**The request**
Update the data from its first line through the line containing "family: Damaeidae" by replacing "phylum" with "division", leaving everything else unchanged.

----- Stored records -----

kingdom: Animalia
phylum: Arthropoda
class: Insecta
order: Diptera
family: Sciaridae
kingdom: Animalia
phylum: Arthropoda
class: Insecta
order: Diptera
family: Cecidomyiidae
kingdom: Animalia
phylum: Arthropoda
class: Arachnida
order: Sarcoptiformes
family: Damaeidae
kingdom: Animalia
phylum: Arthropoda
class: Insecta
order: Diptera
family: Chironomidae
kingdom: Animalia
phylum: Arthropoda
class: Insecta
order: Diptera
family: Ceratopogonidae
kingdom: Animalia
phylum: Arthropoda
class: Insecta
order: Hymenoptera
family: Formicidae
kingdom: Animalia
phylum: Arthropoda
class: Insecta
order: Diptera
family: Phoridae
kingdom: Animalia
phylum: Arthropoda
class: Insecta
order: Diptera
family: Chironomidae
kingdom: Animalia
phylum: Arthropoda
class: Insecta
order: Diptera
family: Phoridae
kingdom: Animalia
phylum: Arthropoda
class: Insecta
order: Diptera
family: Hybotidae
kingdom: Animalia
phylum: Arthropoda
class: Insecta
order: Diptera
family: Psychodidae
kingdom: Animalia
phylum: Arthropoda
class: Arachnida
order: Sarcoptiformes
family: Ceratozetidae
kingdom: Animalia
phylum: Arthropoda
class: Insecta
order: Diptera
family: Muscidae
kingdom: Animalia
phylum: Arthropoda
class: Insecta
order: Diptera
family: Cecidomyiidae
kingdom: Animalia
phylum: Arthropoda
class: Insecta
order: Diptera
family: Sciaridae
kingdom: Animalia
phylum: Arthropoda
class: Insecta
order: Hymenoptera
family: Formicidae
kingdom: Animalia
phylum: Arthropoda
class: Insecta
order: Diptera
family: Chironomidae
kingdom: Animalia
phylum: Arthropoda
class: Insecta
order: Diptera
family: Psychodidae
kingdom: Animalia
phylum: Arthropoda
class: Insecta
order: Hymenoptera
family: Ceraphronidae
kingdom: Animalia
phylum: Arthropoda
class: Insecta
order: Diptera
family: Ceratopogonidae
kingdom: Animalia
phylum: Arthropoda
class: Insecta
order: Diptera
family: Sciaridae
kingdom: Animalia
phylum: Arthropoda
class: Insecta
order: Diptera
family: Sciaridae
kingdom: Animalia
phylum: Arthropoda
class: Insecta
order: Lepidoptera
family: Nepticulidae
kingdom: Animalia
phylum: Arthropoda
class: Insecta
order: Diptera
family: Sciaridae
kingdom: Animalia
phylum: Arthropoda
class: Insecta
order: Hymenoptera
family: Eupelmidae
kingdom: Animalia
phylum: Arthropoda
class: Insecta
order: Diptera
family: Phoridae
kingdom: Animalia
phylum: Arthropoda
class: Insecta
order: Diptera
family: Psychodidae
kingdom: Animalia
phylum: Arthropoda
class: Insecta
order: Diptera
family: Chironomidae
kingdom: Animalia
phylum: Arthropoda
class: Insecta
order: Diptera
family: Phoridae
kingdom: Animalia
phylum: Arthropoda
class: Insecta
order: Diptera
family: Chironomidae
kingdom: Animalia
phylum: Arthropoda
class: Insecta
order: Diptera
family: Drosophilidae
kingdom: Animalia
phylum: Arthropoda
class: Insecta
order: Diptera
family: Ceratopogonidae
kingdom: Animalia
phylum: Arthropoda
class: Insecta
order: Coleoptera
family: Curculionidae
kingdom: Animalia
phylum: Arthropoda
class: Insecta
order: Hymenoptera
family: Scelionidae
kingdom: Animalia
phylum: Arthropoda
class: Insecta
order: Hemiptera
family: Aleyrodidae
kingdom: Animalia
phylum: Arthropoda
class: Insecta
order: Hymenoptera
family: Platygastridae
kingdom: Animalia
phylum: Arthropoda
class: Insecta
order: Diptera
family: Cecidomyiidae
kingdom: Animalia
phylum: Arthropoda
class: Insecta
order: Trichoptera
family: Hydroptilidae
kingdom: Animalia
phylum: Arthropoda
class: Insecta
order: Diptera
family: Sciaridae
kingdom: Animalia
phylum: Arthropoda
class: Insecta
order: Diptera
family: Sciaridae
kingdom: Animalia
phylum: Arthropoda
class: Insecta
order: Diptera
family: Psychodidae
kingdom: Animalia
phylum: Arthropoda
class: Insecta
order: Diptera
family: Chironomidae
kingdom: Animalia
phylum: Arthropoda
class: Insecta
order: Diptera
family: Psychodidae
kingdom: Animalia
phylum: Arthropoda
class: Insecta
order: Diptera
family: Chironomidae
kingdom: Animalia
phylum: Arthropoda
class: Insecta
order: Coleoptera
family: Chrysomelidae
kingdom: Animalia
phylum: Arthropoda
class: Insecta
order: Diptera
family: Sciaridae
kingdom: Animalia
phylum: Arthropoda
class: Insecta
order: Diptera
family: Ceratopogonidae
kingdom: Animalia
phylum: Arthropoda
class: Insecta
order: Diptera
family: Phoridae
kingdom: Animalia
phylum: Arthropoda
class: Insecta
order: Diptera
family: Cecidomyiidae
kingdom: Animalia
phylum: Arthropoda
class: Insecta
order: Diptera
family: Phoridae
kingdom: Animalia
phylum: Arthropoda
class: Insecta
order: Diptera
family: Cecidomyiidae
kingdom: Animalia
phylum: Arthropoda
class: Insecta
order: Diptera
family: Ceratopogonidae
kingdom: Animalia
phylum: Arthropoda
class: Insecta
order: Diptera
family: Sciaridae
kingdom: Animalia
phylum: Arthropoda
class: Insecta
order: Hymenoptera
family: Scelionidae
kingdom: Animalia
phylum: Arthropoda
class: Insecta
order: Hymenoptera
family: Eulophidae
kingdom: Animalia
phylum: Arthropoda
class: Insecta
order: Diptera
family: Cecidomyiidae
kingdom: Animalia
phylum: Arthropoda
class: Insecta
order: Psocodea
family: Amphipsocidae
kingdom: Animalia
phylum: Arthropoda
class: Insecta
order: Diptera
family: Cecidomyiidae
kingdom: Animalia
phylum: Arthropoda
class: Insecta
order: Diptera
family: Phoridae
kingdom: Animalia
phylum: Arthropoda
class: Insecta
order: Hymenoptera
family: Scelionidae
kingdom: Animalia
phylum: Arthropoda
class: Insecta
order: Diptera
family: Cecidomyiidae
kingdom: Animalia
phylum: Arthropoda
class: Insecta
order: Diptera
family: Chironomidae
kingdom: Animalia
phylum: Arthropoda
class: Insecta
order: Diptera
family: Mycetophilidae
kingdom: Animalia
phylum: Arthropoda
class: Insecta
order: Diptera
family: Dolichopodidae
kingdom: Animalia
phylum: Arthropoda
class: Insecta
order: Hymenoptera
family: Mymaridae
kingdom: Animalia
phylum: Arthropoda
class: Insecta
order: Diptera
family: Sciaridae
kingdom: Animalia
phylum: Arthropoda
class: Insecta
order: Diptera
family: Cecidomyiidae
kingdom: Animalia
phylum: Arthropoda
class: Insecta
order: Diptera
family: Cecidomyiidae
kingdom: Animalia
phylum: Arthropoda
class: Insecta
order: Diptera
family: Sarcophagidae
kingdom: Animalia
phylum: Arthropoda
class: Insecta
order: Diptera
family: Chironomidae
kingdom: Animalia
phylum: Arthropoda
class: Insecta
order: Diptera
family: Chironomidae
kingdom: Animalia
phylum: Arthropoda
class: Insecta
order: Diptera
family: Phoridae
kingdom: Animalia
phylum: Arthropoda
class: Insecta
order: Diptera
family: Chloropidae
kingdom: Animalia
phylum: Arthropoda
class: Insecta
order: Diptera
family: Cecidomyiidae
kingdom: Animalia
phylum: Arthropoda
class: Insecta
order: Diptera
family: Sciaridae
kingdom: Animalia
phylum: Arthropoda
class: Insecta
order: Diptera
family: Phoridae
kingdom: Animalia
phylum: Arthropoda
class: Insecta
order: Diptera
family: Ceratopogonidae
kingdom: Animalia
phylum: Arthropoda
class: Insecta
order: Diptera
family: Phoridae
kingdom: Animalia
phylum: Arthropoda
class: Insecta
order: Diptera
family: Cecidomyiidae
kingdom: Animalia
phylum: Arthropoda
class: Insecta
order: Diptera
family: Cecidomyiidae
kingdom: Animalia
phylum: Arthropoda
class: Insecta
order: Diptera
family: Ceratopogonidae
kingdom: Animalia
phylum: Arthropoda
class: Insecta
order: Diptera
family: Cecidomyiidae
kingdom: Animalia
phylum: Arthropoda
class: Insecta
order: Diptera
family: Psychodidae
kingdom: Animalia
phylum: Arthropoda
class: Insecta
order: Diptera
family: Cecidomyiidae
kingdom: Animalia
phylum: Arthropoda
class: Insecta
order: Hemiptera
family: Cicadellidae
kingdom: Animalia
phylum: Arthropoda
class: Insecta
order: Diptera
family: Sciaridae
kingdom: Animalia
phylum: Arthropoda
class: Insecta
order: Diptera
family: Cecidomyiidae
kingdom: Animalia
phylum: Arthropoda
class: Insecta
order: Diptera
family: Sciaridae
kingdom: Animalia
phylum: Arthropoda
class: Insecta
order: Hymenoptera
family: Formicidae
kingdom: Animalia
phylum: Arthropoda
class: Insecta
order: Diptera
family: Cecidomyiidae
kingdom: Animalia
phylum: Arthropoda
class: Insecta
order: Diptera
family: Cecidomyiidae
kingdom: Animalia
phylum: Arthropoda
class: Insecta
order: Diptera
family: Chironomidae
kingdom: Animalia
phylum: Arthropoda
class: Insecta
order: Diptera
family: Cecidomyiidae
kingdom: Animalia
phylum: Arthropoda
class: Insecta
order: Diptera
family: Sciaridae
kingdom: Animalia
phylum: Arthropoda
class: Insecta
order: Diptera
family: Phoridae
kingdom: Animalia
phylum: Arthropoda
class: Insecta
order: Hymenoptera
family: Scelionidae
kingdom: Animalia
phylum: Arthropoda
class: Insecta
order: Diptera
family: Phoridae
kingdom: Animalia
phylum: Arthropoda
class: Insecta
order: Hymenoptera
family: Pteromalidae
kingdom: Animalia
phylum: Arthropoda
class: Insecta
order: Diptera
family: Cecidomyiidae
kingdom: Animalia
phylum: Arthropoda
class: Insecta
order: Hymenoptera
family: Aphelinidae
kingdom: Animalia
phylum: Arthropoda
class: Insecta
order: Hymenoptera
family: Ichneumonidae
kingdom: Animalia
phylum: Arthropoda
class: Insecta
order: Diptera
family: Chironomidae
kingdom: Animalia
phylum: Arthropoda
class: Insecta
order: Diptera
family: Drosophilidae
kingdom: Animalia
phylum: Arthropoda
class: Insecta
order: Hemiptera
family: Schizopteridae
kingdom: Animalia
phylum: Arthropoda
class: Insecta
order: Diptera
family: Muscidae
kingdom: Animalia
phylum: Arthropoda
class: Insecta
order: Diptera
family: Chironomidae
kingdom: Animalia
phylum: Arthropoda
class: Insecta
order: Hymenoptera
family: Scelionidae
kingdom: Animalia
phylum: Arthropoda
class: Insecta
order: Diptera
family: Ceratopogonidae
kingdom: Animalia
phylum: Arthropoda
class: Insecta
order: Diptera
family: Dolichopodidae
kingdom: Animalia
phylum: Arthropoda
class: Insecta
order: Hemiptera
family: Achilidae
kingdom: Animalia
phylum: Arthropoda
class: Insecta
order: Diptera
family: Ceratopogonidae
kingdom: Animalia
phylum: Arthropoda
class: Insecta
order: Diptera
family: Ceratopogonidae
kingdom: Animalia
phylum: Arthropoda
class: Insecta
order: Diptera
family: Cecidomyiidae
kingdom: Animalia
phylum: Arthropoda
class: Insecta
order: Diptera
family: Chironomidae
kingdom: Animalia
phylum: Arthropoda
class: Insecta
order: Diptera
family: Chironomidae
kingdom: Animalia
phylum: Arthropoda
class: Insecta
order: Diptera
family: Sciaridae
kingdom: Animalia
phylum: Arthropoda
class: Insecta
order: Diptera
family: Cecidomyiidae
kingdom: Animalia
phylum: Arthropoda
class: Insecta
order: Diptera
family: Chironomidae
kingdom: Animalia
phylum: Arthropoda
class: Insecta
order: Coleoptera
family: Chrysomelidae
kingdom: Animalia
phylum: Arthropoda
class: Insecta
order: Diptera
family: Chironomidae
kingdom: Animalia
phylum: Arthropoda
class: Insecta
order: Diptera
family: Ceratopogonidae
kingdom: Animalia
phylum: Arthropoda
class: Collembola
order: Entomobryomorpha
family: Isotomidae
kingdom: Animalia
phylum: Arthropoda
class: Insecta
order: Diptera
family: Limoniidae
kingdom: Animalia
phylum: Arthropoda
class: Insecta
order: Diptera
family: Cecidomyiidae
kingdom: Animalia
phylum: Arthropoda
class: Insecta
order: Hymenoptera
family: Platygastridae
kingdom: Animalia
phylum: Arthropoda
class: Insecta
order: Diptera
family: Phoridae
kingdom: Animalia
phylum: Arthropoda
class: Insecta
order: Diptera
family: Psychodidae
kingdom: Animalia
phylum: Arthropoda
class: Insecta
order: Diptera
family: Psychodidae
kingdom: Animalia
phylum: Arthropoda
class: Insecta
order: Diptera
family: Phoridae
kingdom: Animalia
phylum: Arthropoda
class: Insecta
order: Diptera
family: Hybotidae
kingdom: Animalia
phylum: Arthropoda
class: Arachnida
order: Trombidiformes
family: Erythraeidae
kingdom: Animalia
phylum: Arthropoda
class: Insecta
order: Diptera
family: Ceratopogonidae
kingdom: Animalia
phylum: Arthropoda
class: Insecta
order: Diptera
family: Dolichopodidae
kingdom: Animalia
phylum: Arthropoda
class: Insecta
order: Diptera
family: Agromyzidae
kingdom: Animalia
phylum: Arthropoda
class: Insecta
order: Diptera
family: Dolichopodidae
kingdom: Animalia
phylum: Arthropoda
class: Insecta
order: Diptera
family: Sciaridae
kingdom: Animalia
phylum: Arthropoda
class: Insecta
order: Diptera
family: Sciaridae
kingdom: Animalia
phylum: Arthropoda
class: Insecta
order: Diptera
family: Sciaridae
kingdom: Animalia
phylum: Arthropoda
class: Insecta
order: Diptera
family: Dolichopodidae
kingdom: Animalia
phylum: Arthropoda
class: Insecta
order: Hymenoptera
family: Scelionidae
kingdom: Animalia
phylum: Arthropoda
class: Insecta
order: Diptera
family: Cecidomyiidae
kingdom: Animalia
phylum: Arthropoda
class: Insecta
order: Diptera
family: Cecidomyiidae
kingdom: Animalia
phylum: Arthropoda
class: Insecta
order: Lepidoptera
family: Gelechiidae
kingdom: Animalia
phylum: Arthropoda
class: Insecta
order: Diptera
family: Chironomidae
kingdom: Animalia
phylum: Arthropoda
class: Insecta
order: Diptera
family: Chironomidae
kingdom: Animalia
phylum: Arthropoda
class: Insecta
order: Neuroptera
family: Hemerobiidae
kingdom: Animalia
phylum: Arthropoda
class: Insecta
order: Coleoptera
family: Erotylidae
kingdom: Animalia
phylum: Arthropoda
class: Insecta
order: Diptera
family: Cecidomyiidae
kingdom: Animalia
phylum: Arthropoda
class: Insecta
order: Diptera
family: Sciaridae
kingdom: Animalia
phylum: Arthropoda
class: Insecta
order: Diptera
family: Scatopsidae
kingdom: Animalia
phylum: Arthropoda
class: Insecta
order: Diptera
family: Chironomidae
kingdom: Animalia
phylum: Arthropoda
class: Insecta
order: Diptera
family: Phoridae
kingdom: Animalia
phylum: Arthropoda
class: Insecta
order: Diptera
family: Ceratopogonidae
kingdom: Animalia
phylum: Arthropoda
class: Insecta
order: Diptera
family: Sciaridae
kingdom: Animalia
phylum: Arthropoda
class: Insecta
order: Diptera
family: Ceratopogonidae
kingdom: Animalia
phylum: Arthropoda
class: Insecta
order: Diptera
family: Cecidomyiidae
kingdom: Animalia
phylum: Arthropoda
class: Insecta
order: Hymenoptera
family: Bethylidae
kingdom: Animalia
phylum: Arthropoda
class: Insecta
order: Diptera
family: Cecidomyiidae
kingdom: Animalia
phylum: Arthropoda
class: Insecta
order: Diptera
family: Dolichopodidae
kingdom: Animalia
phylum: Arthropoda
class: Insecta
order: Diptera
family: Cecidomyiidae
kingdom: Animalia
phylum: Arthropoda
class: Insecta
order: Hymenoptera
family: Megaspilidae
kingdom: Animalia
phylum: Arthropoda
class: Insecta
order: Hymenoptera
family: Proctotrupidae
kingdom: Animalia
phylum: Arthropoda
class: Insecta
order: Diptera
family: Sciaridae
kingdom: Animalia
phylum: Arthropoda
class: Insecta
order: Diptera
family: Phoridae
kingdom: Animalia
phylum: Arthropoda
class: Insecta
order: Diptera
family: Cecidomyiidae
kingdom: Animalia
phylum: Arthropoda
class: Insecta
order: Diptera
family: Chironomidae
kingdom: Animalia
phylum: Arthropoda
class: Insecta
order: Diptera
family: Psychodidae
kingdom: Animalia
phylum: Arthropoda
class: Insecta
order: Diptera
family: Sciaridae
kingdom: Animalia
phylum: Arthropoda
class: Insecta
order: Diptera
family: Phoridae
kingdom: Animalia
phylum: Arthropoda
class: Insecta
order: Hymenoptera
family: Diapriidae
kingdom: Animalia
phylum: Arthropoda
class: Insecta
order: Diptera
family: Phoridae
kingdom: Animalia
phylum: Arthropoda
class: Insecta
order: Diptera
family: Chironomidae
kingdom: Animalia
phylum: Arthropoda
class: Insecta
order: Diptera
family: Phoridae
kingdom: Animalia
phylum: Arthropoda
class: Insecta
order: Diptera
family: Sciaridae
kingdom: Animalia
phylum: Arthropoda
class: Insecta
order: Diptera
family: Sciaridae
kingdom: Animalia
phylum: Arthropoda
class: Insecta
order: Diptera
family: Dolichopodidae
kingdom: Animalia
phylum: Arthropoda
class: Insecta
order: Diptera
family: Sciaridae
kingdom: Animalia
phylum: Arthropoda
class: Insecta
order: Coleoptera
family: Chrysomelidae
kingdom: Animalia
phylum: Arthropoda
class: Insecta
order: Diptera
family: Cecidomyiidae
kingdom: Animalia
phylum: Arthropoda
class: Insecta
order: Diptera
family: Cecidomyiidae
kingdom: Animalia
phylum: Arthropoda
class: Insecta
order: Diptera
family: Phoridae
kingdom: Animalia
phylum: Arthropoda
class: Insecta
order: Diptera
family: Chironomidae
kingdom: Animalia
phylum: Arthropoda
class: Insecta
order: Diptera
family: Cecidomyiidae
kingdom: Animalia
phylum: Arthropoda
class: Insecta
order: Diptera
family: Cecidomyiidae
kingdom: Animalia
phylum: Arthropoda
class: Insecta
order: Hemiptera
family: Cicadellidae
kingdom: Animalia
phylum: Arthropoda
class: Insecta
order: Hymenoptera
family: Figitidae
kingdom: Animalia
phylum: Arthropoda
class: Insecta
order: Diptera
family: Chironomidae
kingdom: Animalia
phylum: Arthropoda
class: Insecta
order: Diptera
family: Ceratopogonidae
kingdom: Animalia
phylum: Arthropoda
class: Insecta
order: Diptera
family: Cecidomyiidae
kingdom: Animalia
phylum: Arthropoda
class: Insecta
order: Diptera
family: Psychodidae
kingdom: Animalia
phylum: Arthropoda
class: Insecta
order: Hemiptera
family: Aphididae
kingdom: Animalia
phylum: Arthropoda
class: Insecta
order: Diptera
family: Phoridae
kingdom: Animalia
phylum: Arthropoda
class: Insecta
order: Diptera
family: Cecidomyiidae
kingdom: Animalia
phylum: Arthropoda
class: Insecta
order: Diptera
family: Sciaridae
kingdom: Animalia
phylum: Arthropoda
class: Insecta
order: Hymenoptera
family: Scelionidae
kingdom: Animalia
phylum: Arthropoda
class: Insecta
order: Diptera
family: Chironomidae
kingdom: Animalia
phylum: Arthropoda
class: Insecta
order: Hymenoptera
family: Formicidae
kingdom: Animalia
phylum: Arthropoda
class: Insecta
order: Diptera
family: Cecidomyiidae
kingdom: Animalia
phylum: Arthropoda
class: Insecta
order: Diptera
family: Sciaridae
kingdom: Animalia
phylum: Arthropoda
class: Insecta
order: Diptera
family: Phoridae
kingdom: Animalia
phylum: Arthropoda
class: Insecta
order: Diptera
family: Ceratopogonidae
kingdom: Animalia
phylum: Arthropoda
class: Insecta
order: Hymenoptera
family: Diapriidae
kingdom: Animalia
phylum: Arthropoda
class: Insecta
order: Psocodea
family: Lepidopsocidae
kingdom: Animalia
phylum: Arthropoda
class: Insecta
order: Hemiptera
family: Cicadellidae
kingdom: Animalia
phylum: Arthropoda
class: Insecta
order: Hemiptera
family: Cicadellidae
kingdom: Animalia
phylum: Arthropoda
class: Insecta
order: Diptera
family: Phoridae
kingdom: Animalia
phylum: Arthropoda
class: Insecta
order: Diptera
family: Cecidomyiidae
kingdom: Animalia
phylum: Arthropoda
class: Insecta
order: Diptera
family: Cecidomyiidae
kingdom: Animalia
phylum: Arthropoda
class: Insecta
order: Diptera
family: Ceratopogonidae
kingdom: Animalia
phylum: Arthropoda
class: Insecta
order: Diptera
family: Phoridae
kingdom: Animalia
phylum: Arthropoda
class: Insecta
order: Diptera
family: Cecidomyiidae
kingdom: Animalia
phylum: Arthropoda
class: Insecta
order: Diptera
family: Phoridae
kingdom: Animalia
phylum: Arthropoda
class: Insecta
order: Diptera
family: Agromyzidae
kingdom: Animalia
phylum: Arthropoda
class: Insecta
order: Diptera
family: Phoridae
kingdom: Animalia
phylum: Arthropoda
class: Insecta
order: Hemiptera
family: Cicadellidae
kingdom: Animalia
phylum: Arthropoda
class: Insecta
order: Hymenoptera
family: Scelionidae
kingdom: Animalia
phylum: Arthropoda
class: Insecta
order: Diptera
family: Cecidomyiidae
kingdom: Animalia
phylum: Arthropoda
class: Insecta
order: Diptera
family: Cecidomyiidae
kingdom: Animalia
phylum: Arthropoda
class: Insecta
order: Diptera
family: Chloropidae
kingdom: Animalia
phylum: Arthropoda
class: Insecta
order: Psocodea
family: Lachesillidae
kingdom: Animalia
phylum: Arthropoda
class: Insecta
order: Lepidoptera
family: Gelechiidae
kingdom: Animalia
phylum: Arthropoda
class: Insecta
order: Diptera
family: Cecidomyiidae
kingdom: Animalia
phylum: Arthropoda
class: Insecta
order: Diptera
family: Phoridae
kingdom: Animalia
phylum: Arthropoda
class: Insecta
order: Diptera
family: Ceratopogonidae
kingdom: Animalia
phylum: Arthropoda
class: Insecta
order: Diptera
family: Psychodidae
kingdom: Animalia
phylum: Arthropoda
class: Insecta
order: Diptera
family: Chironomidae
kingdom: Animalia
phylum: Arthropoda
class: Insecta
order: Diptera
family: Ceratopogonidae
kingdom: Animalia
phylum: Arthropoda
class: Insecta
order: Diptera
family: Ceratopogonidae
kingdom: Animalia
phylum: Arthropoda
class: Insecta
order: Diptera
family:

-----

**Finished answer**
kingdom: Animalia
division: Arthropoda
class: Insecta
order: Diptera
family: Sciaridae
kingdom: Animalia
division: Arthropoda
class: Insecta
order: Diptera
family: Cecidomyiidae
kingdom: Animalia
division: Arthropoda
class: Arachnida
order: Sarcoptiformes
family: Damaeidae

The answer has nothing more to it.